#### Directive:
Pick out every line in the material below that contains the string "сорта", and copy each of those lines.

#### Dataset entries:
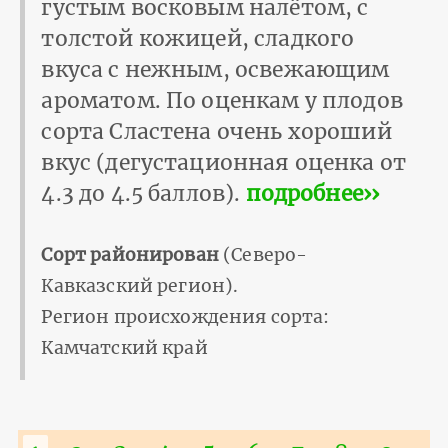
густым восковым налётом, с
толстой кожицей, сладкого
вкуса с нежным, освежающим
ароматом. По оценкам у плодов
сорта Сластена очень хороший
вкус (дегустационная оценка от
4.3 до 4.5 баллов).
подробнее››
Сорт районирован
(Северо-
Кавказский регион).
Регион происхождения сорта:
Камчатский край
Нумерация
---
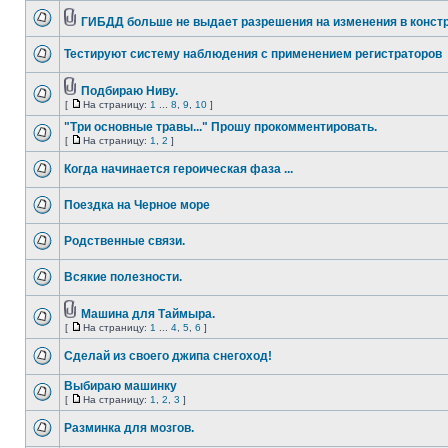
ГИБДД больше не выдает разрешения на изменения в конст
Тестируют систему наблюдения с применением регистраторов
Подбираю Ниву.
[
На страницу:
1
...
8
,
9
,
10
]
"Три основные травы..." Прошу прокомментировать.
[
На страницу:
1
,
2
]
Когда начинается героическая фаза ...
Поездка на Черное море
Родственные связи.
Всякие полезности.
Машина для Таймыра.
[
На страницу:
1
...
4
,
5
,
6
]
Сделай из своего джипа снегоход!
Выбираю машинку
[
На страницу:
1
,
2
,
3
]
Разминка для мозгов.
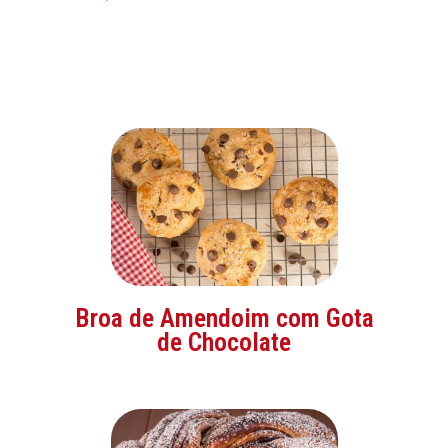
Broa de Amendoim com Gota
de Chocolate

#### Your solution:
сорта Сластена очень хороший
Регион происхождения сорта:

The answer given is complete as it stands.